Many gameplay mods can complement each other that provide a fresh experience to a game. Grim Dawn, an action RPG by Crate Entertainment, has a popular mod compilation called DAIL that combines a bunch of gameplay mods into one. DAIL can adjust the number of enemies that spawn in the game for a range of new difficulty options; it triples the amount of class trees for your character; and includes additional game types that mirror Diablo 3’s rift system or Gears of War’s Horde Mode… which takes us to the final mod category.
Content
Sometimes, you just need more. The game was either so good, or missing just enough, that someone felt the need to add even more to it. Content mods tend to be a combination of the previous categories plus additional components that add something new to the game. Mods like the earlier mentioned The Sith Lords Restored Content and Minecraft’s Tinker’s Construct introduce all kinds of content, from quests to equipment, that were not previously in the game. The additions have their own visuals, sounds, and gameplay changes all combined. They’re basically unofficial expansions.
Some mods drastically overhaul the entire game, and sometimes spark new games and genres of their own. League of Legends, DOTA, and the entire MOBA genre was birthed by a mod for the original Starcraft called Aeon of Strife. Counter-Strike started as a Half-Life mod. DayZ and battle royale games like PlayerUnknown’s Battlegrounds sprung from the Arma modding scene. And you can find full-length expansions, new factions, and more for Elder Scrolls games.

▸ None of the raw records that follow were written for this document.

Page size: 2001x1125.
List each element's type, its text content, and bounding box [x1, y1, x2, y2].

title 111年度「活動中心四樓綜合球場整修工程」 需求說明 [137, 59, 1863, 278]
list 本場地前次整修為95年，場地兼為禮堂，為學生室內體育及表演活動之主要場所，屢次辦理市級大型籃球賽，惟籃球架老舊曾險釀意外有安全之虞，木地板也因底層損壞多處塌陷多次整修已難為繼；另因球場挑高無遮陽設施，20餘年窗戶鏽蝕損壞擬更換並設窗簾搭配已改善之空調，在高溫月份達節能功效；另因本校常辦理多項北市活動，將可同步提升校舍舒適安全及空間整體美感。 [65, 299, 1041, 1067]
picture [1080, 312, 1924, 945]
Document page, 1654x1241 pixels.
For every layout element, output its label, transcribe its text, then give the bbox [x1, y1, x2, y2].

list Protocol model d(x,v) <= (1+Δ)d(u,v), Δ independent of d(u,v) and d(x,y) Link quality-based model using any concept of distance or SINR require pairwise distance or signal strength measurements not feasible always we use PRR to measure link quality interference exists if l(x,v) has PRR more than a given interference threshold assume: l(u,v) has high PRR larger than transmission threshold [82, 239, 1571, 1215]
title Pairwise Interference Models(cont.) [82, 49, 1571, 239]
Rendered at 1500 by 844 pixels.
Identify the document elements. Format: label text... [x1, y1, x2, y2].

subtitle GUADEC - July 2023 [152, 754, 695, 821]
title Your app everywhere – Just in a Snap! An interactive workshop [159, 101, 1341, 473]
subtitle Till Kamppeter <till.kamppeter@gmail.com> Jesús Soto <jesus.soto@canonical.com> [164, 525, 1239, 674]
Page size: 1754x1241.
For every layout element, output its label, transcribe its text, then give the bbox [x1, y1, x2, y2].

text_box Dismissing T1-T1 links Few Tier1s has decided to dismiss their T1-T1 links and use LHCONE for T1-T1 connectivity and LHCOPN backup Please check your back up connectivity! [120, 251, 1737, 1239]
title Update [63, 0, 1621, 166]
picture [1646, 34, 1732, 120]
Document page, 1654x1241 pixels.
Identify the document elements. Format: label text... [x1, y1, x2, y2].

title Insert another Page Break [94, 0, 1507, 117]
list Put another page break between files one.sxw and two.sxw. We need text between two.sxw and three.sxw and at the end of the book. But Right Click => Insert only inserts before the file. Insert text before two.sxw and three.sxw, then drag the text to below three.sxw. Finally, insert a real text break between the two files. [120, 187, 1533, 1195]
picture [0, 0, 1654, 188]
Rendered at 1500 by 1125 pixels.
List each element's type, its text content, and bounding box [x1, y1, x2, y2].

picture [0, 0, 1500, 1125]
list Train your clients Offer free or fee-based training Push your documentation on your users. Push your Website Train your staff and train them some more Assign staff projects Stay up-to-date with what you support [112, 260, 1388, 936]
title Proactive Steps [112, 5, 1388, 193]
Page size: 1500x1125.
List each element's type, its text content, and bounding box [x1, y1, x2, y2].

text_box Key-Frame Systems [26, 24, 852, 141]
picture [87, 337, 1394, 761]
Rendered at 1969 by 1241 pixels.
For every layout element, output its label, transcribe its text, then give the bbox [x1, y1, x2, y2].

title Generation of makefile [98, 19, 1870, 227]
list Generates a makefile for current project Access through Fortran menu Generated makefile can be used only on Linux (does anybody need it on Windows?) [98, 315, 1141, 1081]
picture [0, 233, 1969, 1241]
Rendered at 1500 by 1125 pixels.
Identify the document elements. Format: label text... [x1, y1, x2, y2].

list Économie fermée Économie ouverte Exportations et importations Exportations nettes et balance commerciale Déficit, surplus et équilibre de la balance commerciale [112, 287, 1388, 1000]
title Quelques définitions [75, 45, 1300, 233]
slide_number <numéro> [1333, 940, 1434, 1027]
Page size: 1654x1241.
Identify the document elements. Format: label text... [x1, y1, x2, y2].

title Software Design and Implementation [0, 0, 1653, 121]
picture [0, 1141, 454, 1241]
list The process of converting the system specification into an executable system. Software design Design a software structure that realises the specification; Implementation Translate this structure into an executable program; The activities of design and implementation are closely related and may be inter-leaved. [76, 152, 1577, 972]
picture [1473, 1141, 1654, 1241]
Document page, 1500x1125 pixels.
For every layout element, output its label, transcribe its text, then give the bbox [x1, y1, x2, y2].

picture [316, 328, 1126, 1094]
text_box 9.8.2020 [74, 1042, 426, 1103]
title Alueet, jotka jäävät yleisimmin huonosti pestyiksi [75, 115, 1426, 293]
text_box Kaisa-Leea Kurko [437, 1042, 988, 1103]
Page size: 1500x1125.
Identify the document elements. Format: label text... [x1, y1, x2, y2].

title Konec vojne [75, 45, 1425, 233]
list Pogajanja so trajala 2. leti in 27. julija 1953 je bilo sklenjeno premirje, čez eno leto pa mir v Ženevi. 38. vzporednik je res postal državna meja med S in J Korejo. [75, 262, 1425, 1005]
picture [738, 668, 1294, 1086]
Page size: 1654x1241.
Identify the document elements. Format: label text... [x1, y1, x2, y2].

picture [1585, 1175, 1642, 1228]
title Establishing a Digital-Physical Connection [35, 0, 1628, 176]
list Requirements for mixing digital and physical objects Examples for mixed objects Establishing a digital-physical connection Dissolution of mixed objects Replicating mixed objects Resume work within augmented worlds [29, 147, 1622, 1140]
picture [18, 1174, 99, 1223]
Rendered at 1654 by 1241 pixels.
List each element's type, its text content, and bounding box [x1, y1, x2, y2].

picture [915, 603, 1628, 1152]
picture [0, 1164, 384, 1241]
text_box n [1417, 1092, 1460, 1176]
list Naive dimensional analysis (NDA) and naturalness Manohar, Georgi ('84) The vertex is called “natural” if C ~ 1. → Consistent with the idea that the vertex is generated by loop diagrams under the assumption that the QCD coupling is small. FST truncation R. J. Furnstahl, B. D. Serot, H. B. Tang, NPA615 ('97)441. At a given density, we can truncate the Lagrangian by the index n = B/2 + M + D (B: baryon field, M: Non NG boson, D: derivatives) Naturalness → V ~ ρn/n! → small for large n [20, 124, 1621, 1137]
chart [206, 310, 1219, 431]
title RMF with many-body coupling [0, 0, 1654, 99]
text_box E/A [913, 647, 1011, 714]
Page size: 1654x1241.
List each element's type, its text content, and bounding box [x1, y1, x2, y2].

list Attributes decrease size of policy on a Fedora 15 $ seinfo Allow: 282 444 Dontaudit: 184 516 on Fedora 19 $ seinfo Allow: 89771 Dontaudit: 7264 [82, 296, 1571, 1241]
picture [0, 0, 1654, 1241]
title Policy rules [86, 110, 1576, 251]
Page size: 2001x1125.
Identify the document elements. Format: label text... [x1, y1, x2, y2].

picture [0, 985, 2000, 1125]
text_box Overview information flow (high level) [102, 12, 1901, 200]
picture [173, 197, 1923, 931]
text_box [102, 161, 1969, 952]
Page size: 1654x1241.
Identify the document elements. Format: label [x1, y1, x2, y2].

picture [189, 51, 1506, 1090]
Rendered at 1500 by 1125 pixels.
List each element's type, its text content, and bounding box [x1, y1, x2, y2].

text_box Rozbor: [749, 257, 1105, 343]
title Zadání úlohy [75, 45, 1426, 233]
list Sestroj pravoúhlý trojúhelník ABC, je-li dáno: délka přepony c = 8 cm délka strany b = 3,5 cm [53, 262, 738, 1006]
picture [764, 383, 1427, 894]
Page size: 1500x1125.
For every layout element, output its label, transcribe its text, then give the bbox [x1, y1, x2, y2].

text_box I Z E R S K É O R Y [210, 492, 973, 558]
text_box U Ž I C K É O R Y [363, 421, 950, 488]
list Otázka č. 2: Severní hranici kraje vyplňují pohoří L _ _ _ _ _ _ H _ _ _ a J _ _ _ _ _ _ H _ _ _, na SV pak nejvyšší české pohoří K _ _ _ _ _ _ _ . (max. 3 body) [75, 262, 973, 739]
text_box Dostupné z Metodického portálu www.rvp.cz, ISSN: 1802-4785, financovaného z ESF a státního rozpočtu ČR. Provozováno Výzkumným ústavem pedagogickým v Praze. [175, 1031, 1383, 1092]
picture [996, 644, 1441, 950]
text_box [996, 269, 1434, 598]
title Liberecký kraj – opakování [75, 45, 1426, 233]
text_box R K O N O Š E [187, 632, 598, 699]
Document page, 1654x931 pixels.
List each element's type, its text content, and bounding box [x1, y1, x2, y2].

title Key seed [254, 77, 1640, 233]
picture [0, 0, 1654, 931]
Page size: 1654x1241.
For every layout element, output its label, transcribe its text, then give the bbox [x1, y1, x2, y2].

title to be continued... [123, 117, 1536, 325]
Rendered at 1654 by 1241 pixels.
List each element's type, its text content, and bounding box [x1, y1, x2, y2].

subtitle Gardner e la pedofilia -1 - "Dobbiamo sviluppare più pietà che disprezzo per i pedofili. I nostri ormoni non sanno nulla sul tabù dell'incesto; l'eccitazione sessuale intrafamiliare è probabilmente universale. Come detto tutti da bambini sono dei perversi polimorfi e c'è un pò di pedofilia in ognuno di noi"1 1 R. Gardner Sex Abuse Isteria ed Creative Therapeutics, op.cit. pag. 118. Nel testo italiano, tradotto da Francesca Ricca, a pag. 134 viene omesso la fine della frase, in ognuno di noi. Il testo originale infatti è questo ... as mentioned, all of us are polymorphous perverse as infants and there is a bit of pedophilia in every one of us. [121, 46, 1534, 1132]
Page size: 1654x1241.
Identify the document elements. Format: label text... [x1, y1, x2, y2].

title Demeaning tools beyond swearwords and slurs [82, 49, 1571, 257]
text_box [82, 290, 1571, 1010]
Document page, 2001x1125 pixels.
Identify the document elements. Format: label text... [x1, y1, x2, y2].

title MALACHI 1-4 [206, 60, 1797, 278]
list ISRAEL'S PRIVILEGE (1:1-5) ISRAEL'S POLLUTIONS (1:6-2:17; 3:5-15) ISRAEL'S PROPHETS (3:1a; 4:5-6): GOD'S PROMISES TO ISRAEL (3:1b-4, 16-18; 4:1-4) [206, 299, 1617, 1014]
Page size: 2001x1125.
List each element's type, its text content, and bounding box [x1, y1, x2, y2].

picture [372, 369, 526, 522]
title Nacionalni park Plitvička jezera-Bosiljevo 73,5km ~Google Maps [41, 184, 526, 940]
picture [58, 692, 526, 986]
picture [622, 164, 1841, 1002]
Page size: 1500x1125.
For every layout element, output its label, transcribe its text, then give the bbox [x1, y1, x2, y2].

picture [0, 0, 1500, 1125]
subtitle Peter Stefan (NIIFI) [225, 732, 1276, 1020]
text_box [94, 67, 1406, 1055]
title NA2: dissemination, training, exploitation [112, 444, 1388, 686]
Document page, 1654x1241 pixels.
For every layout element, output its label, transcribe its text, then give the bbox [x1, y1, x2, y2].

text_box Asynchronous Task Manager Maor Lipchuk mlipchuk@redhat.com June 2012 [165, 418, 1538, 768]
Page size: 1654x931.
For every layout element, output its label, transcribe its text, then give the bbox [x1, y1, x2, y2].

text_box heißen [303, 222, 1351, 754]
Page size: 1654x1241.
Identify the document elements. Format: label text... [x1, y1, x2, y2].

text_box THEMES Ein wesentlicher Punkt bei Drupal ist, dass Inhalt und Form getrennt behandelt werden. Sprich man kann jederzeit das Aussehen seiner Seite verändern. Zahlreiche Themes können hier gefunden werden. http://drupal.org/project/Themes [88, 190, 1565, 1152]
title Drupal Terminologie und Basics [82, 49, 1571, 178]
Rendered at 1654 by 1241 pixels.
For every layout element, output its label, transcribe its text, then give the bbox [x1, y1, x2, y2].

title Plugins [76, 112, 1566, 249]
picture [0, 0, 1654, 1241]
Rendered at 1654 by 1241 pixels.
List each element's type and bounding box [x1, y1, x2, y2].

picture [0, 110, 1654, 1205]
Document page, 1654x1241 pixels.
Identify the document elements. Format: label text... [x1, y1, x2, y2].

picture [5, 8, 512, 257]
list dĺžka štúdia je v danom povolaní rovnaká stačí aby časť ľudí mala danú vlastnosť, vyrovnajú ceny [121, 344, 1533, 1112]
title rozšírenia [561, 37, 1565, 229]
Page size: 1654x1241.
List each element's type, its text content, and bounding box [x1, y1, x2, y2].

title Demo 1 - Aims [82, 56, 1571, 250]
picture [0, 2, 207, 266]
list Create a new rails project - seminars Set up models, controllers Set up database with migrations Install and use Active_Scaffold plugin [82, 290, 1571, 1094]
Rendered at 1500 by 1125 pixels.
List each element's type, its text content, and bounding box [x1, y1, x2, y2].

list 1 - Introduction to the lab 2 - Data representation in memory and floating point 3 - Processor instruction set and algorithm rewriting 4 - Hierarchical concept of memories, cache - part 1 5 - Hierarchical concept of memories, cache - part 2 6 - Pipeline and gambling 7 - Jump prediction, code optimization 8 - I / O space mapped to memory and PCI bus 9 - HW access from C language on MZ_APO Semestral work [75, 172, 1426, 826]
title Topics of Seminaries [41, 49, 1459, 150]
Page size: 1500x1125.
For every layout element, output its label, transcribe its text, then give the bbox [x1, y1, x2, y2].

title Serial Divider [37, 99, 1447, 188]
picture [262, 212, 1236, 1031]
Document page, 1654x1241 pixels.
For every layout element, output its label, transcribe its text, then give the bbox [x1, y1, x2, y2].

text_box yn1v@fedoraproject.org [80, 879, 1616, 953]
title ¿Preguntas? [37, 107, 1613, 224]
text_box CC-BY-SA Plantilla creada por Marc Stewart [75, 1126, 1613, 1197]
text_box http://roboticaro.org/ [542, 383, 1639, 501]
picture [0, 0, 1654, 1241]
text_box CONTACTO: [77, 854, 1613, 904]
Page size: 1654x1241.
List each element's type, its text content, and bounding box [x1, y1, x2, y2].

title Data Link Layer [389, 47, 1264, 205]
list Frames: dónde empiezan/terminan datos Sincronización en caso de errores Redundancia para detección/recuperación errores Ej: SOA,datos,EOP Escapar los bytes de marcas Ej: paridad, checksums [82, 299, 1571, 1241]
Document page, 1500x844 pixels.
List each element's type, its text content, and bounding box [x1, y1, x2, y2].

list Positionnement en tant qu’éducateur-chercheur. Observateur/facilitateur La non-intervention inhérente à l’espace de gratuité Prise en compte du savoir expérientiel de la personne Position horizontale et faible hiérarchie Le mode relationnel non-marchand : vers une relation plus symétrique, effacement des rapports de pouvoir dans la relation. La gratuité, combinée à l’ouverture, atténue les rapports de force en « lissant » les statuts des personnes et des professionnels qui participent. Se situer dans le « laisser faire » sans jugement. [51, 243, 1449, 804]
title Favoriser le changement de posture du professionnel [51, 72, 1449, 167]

These are heavy duty mods. If you want to learn more about content and “total conversion” mods, check out PCWorld’s list of 10 influential game mods that truly changed PC gaming.
Bottom line
Modding video games is a lot like playing card games or board games with house rules. While some people like to just skip the jail mechanic in Monopoly, others might want to pull out their favorite Warhammer 40k figure to take over the board in the name of the Emperor. Likewise, some gamers might want to replace Skyrim’s dragons with Macho Man Randy Savage or Thomas the Tank Engine. Anything is possible!
Now you’re armed with everything you need to know to start modding PC games. Have fun!